■ **Source passage**
[START]

Section 1.4 Notices. The address to which notifications to the Issuer or the Guarantor by the Trustee or by any Holder shall be sent pursuant to Section 11.04 of the Indenture shall be RBS Gogarburn, X.X. Xxx 0000, Xxxxxxxxx, XX00 0XX (Attention: Group Secretariat) or at any other address which may be furnished in writing to the Trustee by the Issuer or the Guarantor.
ARTICLE 2
MISCELLANEOUS
Section 2.1 Relation to Indenture. This Second Supplemental Indenture constitutes an integral part of the Indenture.
Section 2.2 Severability. In case any provision of this Second Supplemental Indenture shall be invalid, illegal or unenforceable, the validity, legality and enforceability of the remaining provisions shall not in any way be affected or impaired thereby.
Section 2.3 Headings. The Article and Section headings of this Second Supplemental Indenture have been inserted for convenience of reference only, are not to be considered a part of this Second Supplemental Indenture and shall in no way modify or restrict any of the terms or provisions hereof.
Section 2.4 Governing Law. This Second Supplemental Indenture shall be deemed to be a contract under the laws of the State of New York, and for all purposes shall be construed in accordance with the laws of such State, except as may otherwise be required by mandatory provisions of law.

[END]

■ **Required work**
Answer these about the indenture excerpt:
1. Under which section of the Indenture are notifications to the Issuer or the Guarantor sent?
2. What does the Second Supplemental Indenture constitute in relation to the Indenture?
3. Under the laws of which state is the Second Supplemental Indenture deemed to be a contract?
Rely only on the indenture excerpt for the answers.

■ **Dataset rows**
[START]

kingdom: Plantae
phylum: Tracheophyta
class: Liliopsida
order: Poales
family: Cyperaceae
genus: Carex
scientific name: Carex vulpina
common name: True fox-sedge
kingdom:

[END]
[START]

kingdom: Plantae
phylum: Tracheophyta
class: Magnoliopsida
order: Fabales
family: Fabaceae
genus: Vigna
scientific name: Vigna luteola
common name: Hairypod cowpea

[END]
[START]

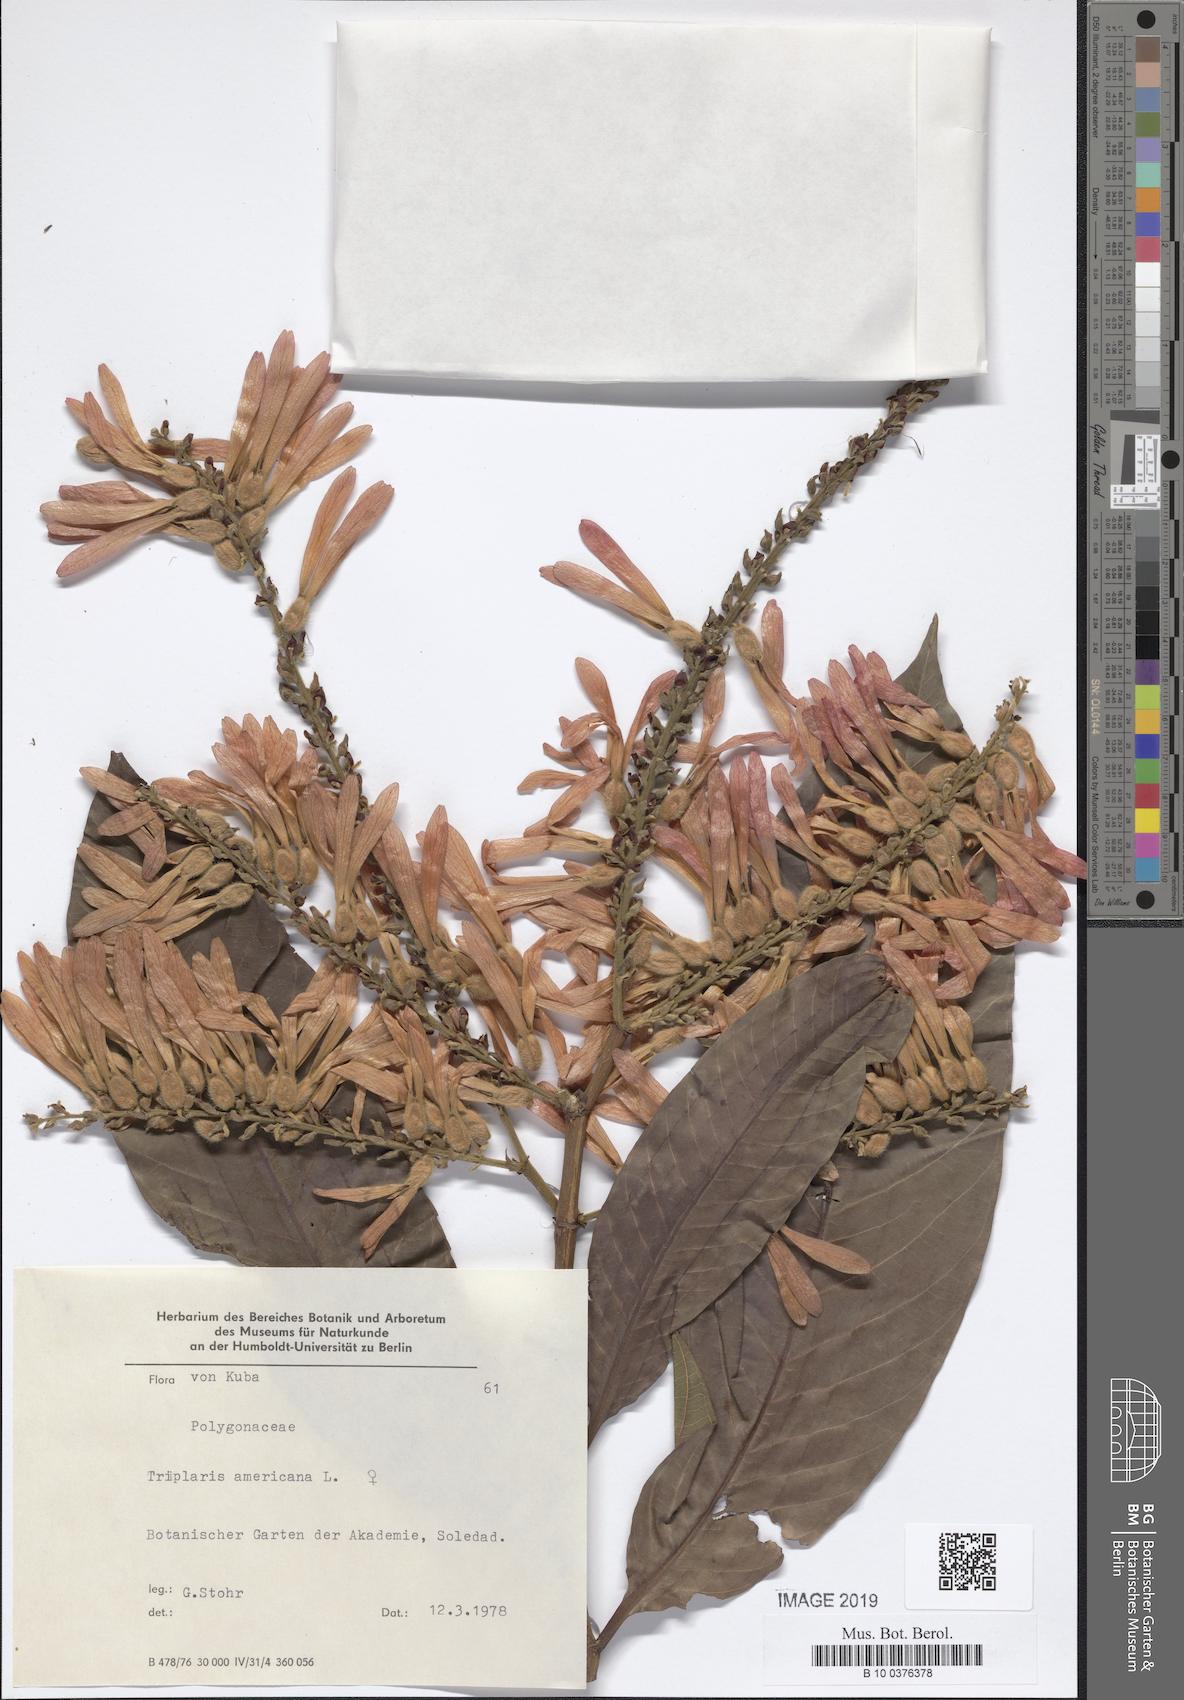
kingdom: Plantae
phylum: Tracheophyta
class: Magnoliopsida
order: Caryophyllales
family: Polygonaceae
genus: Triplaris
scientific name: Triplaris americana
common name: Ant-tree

[END]

■ **Complete answer**
1. Section 11.04
2. An integral part of the Indenture
3. New York